WORK REQUIRED: With pictures omitted, copy exactly the lines from the one containing "scadenza: 3 luglio 2025" through the end of the records below.

Data entries

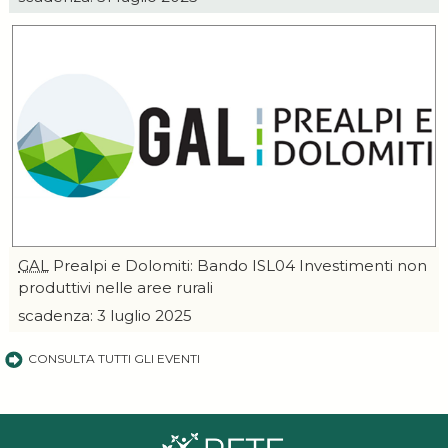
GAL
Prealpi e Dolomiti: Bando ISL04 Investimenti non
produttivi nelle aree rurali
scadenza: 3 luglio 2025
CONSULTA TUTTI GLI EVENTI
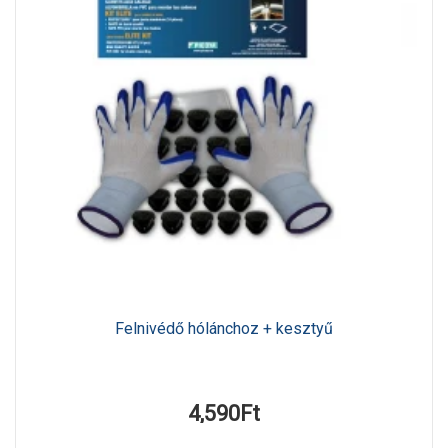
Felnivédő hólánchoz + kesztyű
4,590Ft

OUTPUT:
scadenza: 3 luglio 2025
CONSULTA TUTTI GLI EVENTI
Felnivédő hólánchoz + kesztyű
4,590Ft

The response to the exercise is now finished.